Cartographers and photogrammetrists collect, measure, and interpret geographic information in order to create and update maps and charts for regional planning, education, emergency response, and other purposes.
Although cartographers and photogrammetrists spend much of their time in offices, certain jobs require extensive travel to locations that are being mapped.
How to Become a Cartographer or Photogrammetrist
A bachelor’s degree in cartography, geography, geomatics (the discipline that combines the science, engineering, math, and art of collecting and managing geographically referenced information), or surveying is the most common path of entry into this occupation.
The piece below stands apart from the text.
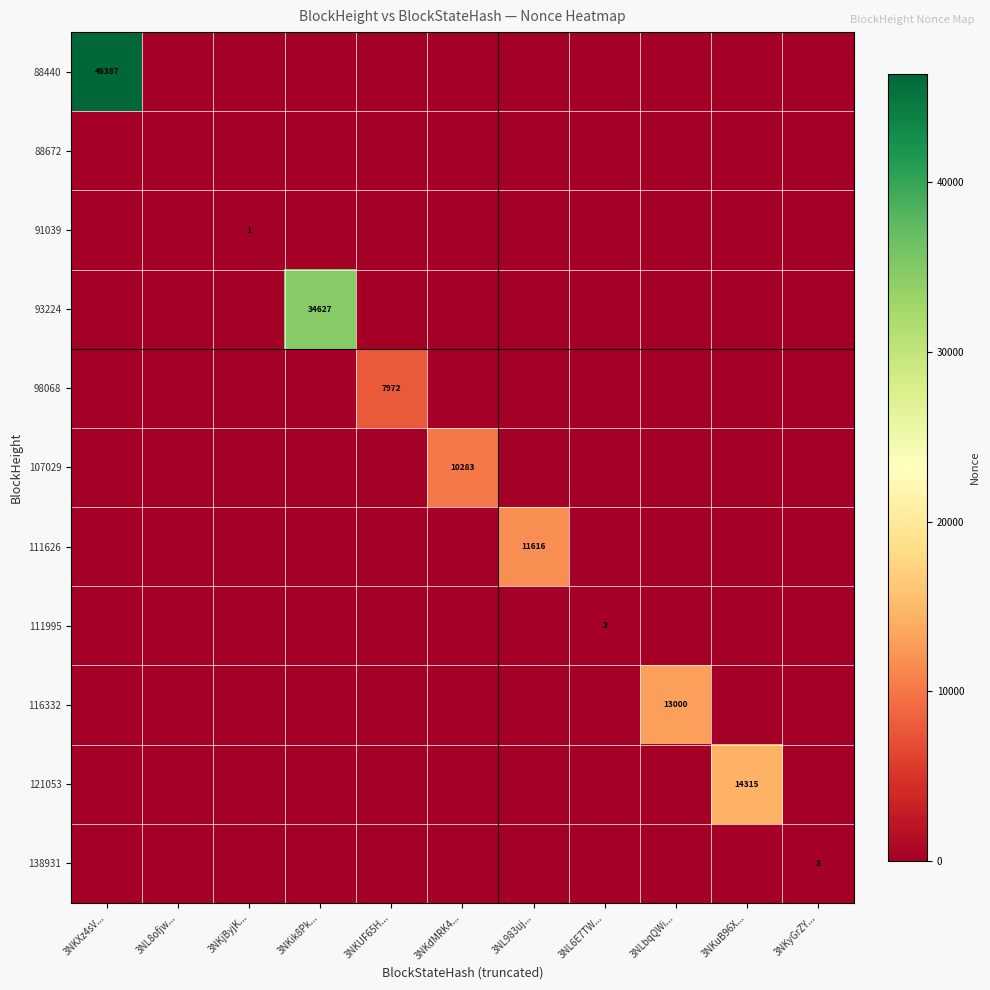

The value of 116332 at 3NLbqQWi... is 17570. True or false?

False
Cartographers and photogrammetrists must be licensed in some states.
Employment of cartographers and photogrammetrists is projected to grow 29 percent from 2014 to 2024, much faster than the average for all occupations. The increasing use of maps for government planning should fuel employment growth. For this reason, job prospects are likely to be excellent.
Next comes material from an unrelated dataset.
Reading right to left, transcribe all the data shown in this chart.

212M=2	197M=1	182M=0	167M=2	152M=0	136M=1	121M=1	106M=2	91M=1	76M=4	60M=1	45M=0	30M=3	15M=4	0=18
This occupation supported 12,100 jobs in 2012 and 12,300 jobs in 2014, reflecting an increase of 1.7%. In 2012, this occupation was projected to increase by 19.8% in 2022 to 14,500 jobs. As of 2014, to keep pace with prediction, the expected number of jobs was 12,500, compared with an observed value of 12,300, 1.6% lower than expected. This indicates current employment trends are about on track with the 2012 trend within this occupation. In 2014, this occupation was projected to increase by 29.8% in 2024 to 15,900 jobs. Linear extrapolation of the 2012 projection for 2022 results in an expected number of 14,900 jobs for 2024, 6.3% lower than the 2014 projection for 2024. This indicates expectations for future employment trends are much better than the 2012 trend within this occupation.